Q1
If the zeroes of polynomial $x^3 – 3x^2 + x + 1$ are $a – b$, $a$, $a + b$, find $a$ and $b$.
Step 1: Identify Coefficients and Zeroes
Let the polynomial be $p(x) = x^3 – 3x^2 + x + 1$.

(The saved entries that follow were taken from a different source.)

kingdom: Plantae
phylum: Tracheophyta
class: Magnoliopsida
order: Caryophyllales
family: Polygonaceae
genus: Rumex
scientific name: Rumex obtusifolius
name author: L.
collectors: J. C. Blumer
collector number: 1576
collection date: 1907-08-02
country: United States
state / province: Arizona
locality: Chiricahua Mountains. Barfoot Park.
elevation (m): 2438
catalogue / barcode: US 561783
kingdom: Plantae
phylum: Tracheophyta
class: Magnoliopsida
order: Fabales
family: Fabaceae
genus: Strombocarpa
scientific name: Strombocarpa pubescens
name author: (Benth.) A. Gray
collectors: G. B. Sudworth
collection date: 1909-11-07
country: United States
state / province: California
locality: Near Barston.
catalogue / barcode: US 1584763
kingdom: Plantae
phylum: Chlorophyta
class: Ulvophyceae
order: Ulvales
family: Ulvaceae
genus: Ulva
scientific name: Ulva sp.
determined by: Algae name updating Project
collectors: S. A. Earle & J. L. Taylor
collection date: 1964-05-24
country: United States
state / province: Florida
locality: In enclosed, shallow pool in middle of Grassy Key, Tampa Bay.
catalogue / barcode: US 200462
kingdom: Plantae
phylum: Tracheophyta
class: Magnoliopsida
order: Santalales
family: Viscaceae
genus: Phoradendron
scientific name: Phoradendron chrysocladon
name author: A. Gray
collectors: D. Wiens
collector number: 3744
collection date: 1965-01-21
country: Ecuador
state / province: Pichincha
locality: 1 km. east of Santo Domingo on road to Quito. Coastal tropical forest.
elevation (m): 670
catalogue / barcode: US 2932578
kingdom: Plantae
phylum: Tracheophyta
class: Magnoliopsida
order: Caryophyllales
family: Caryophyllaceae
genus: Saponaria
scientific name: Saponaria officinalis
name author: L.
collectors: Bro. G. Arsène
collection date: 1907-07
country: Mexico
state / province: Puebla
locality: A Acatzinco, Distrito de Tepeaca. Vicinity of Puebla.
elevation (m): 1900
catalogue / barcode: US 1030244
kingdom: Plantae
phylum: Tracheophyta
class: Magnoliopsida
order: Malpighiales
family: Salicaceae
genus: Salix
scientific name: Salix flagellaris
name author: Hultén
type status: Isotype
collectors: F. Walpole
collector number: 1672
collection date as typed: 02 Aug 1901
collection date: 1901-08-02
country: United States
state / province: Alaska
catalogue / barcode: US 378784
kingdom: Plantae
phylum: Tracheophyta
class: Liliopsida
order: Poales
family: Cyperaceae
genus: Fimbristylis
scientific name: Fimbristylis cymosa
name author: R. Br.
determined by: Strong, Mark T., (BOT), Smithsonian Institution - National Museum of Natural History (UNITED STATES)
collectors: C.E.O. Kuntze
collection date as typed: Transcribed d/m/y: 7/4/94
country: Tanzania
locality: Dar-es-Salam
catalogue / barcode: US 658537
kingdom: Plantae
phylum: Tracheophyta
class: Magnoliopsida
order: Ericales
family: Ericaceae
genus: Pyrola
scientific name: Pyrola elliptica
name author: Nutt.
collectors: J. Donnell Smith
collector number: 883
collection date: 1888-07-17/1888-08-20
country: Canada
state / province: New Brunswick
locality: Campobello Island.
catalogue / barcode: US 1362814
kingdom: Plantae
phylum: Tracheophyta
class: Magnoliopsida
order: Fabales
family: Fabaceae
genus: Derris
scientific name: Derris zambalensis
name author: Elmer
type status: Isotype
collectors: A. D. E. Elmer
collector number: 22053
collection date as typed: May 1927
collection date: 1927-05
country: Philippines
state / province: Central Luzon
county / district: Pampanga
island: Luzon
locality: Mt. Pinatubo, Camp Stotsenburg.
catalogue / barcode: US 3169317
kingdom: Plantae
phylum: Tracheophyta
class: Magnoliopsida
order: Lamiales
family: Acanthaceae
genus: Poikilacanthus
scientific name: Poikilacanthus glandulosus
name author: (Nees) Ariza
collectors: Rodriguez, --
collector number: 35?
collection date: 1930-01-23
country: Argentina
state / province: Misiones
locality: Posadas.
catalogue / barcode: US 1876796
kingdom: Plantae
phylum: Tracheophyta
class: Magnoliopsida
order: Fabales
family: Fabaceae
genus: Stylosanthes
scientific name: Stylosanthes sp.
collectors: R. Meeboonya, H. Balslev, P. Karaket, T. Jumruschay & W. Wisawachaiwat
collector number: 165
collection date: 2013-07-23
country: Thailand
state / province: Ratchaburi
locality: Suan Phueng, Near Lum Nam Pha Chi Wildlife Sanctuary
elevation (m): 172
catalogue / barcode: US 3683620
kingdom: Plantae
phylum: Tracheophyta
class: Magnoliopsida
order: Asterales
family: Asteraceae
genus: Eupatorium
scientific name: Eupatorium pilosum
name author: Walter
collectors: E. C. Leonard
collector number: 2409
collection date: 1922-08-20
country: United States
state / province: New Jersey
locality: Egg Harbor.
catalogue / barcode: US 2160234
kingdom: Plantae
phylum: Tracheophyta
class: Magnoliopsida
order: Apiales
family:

Comparing with $Ax^3 + Bx^2 + Cx + D$:
$$A = 1, \quad B = -3, \quad C = 1, \quad D = 1$$
Given zeroes: $\alpha = a – b$, $\beta = a$, $\gamma = a + b$.
Step 2: Use Sum of Zeroes
Sum of zeroes ($\alpha + \beta + \gamma$) = $-\frac{B}{A}$
$$(a – b) + a + (a + b) = -\frac{-3}{1}$$
$$3a = 3 \implies a = 1$$
Step 3: Use Product of Zeroes
Product of zeroes ($\alpha \beta \gamma$) = $-\frac{D}{A}$
$$(a – b)(a)(a + b) = -\frac{1}{1}$$
$$a(a^2 – b^2) = -1$$
Substitute $a = 1$:
$$1(1^2 – b^2) = -1 \implies 1 – b^2 = -1$$
$$b^2 = 2 \implies b = \pm \sqrt{2}$$
✔️ $a = 1$ and $b = \pm \sqrt{2}$